### Task statement
What is needed is a word-for-word copy of every record below, minus the pictures.

======== The data

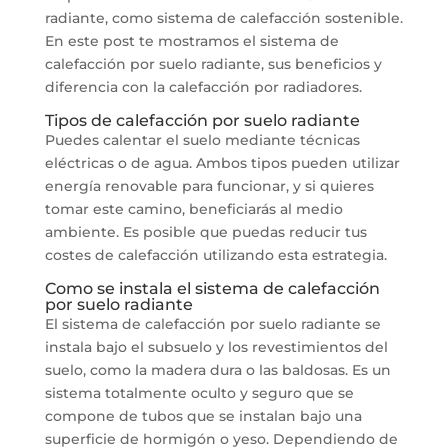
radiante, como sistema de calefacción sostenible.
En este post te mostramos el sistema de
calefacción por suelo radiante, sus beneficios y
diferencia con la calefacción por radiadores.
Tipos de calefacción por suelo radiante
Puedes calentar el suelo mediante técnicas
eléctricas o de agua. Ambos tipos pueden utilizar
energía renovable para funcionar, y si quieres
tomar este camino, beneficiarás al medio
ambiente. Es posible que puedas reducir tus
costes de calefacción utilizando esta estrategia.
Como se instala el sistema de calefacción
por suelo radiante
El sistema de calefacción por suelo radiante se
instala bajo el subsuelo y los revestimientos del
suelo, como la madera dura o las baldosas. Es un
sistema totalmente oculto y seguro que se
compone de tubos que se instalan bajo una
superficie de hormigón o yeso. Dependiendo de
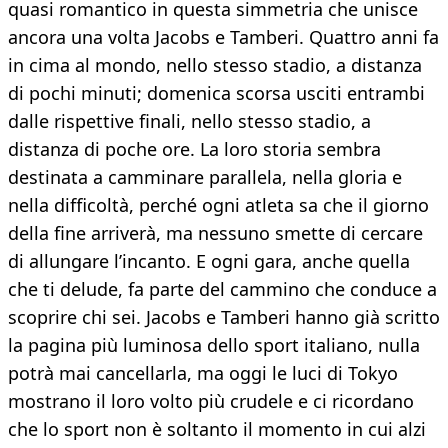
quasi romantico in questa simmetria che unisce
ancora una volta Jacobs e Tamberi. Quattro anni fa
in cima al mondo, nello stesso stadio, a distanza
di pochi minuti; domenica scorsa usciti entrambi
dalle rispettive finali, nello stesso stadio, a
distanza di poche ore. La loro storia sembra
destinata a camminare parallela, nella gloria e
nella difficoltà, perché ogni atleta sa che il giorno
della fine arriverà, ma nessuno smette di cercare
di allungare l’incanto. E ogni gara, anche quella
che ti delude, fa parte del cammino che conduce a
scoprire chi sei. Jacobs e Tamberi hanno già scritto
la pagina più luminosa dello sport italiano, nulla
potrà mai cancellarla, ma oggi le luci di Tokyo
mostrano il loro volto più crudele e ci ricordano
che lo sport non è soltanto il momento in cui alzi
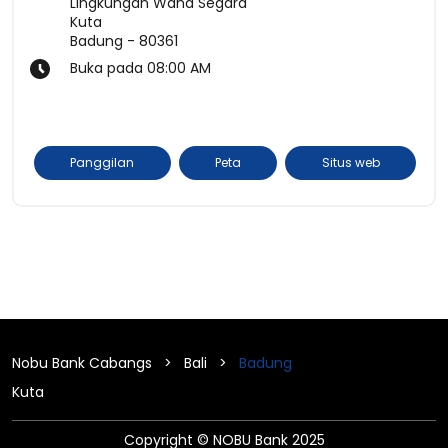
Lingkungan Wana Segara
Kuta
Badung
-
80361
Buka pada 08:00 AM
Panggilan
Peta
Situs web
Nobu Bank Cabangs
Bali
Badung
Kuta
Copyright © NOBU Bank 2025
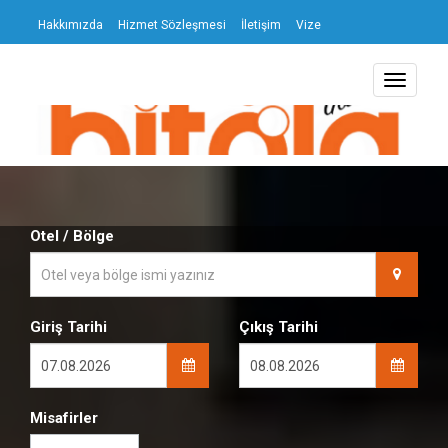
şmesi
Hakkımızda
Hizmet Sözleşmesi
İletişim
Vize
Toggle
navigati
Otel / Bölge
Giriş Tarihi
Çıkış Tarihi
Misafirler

================

### Your response
radiante, como sistema de calefacción sostenible.
En este post te mostramos el sistema de
calefacción por suelo radiante, sus beneficios y
diferencia con la calefacción por radiadores.
Tipos de calefacción por suelo radiante
Puedes calentar el suelo mediante técnicas
eléctricas o de agua. Ambos tipos pueden utilizar
energía renovable para funcionar, y si quieres
tomar este camino, beneficiarás al medio
ambiente. Es posible que puedas reducir tus
costes de calefacción utilizando esta estrategia.
Como se instala el sistema de calefacción
por suelo radiante
El sistema de calefacción por suelo radiante se
instala bajo el subsuelo y los revestimientos del
suelo, como la madera dura o las baldosas. Es un
sistema totalmente oculto y seguro que se
compone de tubos que se instalan bajo una
superficie de hormigón o yeso. Dependiendo de
quasi romantico in questa simmetria che unisce
ancora una volta Jacobs e Tamberi. Quattro anni fa
in cima al mondo, nello stesso stadio, a distanza
di pochi minuti; domenica scorsa usciti entrambi
dalle rispettive finali, nello stesso stadio, a
distanza di poche ore. La loro storia sembra
destinata a camminare parallela, nella gloria e
nella difficoltà, perché ogni atleta sa che il giorno
della fine arriverà, ma nessuno smette di cercare
di allungare l’incanto. E ogni gara, anche quella
che ti delude, fa parte del cammino che conduce a
scoprire chi sei. Jacobs e Tamberi hanno già scritto
la pagina più luminosa dello sport italiano, nulla
potrà mai cancellarla, ma oggi le luci di Tokyo
mostrano il loro volto più crudele e ci ricordano
che lo sport non è soltanto il momento in cui alzi
Lingkungan Wana Segara
Kuta
Badung
-
80361
Buka pada 08:00 AM
Panggilan
Peta
Situs web
Nobu Bank Cabangs
Bali
Badung
Kuta
Copyright © NOBU Bank 2025
şmesi
Hakkımızda
Hizmet Sözleşmesi
İletişim
Vize
Toggle
navigati
Otel / Bölge
Giriş Tarihi
Çıkış Tarihi
Misafirler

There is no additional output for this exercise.